Politics on Twitter
Politics is being, sometimes viciously, battled on social media, especially Twitter. Politicians are trying to reach as many people as possible and they’re doing it with different approaches. Some concentrating on a particular agenda, others having a mostly negative message to spread.
Estimating the number of retweets/ likes that a tweet will get is definitely an extremely difficult, probably impossible, task however, having an estimate even if it’s a rough one might be really helpful to understand what is guiding voters and how to get their attention.
What makes the voters tick? Is it a particular policy agenda (e.g immigration, education, etc), are they more receptive over the weekend or during the week, do they respond more to negative or positive messages. These are some of the questions that will try to understand by building a machine learning model to estimate both retweets and likes.
Luckily, there exist several political tweets dataset, the one used in this project can be found here. It has approximately 1,500,000 tweets from Senators and Representatives with fields including the tweet’s text, tokenized text, policy area amongst others.
A little bit of preprocessing was done to obtain all the information for the model. For this step, Twiter API was used to obtain the number of hashtags, mentions, presence of media, and the number of likes and retweets. Luckily the data had a tweet id field which made the process much easier. Another feature that was calculated was a sentiment analysis score of the tweet, more on this in the following section.
This is an example of the final data fields available for each tweet.
Before jumping to the main model, we first have to find a sentiment analysis model to score our tweets. Due to the sheer size, training the model with our date was infeasible for our timeline so we needed a pre-trained model. In this case, the Flair model proposed by Zalando research was used which offers a pre-trained model that categorizes a sentence in positive or negative and gives a confidence score. The confidence score was used as a proxy for how negative or positive a tweet was. This might not be ideal but it was what worked best in this case. If you are interested in a more detailed approach maybe you can use some of the models here.
The idea behind the model was to treat the problem as a Multi-Target Regression because of the interdependency of retweets and likes.
We first, have to decide what type of regressor we want to use. Here we implement an algorithm based on a Deep Stacked Regressor (DRS) that can be found here. If you are interested in MTR this article proposes an improved algorithm based on the same idea.
The idea behind DRS is to use several layers each of them estimating all the target variables (using any kind of regressor, here we used RF), in this case retweets and likes, and using each layer’s prediction as a feature of the next layer. In this way, we hope to exploit the relationship between likes and retweets.
The algorithm follows these steps, first use DRS to find predictions for all targets, find the layer that is giving the best prediction, incorporate that prediction to the features and save the DRS’ models up to that layer, and then repeat for the following targets.

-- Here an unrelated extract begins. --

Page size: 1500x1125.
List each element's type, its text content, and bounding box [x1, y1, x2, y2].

Here is some code of the DRS implementation, you could play around with the type of regressor or it’s parameters:
For our results we are going to use the performance of a Random Forest regressor, using the same parameters as in the DRS model.
Voila! Our approach worked, once the final prediction of the first target (always retweets because the numbers were lower, therefore, lower RMSE) is included in the initial input features the second target gets a boost on performance, which might not be jaw-dropping but is still an improvement.

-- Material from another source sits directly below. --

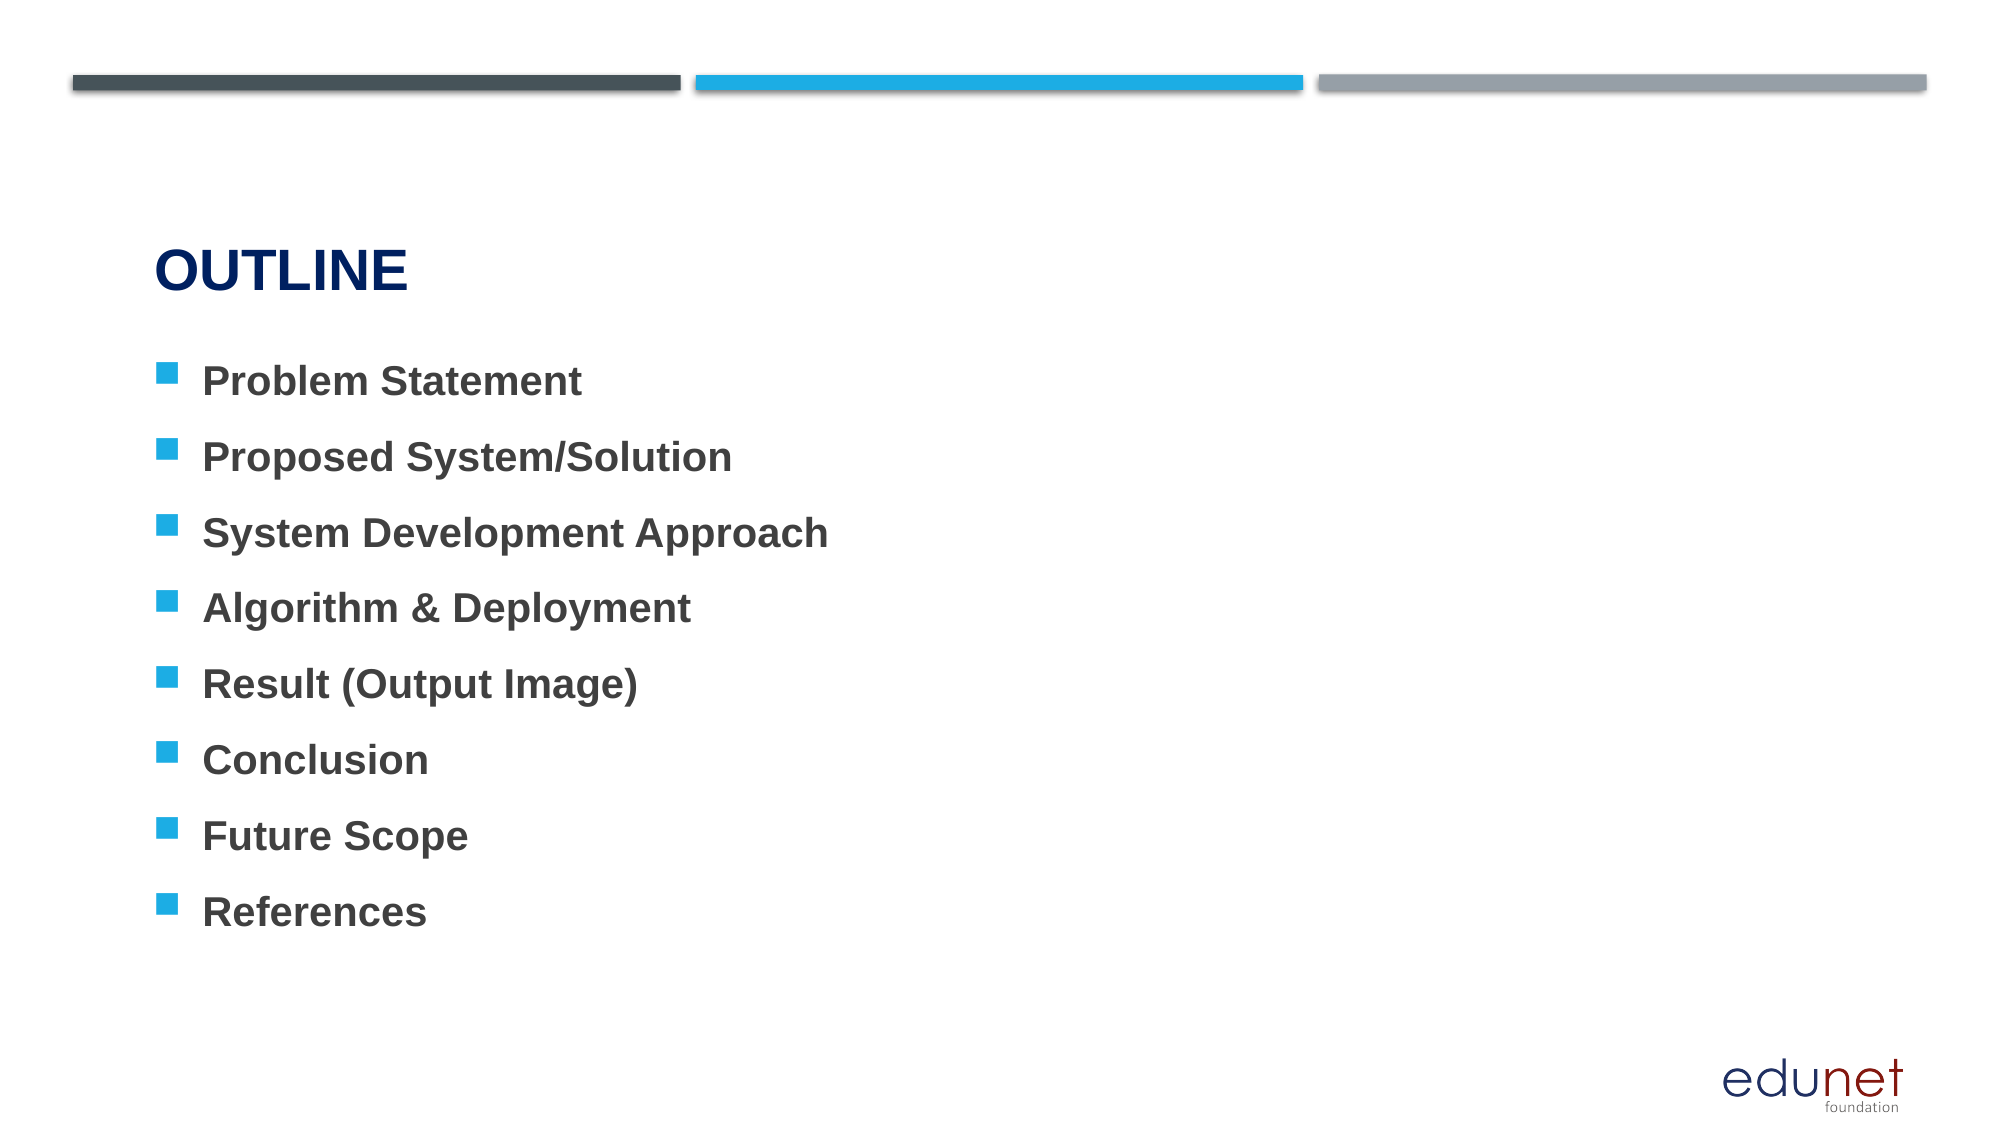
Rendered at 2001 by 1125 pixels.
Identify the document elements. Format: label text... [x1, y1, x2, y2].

title OUTLINE [139, 91, 1865, 265]
list Problem Statement Proposed System/Solution System Development Approach Algorithm & Deployment Result (Output Image) Conclusion Future Scope References [137, 265, 1945, 1125]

Let's see if the sentiment analysis score was of any use.
The sentiment analysis calculated with the pre-trained model by Flair was the second most important feature (after followers count, which was expected) especially taking into account how rudimentary was this score.
Overall, it was better to tweet on either Saturday or Sunday, the policy areas that translated in higher engagement were civil rights, immigration, and international affairs and the inclusion of mentions or hashtags was negative. Regarding differences between Democrats and Republicans, the most striking one is that more positive tweets translate into more retweets in the republican dataset while the opposite happened on the democrat dataset (maybe who was president during 2017–2019 had something to do with this…). Another difference is that while tweets regarding health and the environment provided increased popularity on democrats the opposite happened on republicans.

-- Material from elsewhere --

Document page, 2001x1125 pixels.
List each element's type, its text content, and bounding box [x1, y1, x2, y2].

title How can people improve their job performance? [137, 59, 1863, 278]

There are several directions to follow, one of those is to take a similar or refined approach to tweets made by political figures other than actual elected representatives like here e.g commentators, and see how they cater to their followers, one would expect a much less restrained and sometimes callous approach.
Another interesting approach would be to make a stronger NLP set of features, for example classifying the tweets for emotions (anger, fear, disgust, etc) instead of just negative and positive. This could share some light on how different sets of political figures pander to their followers.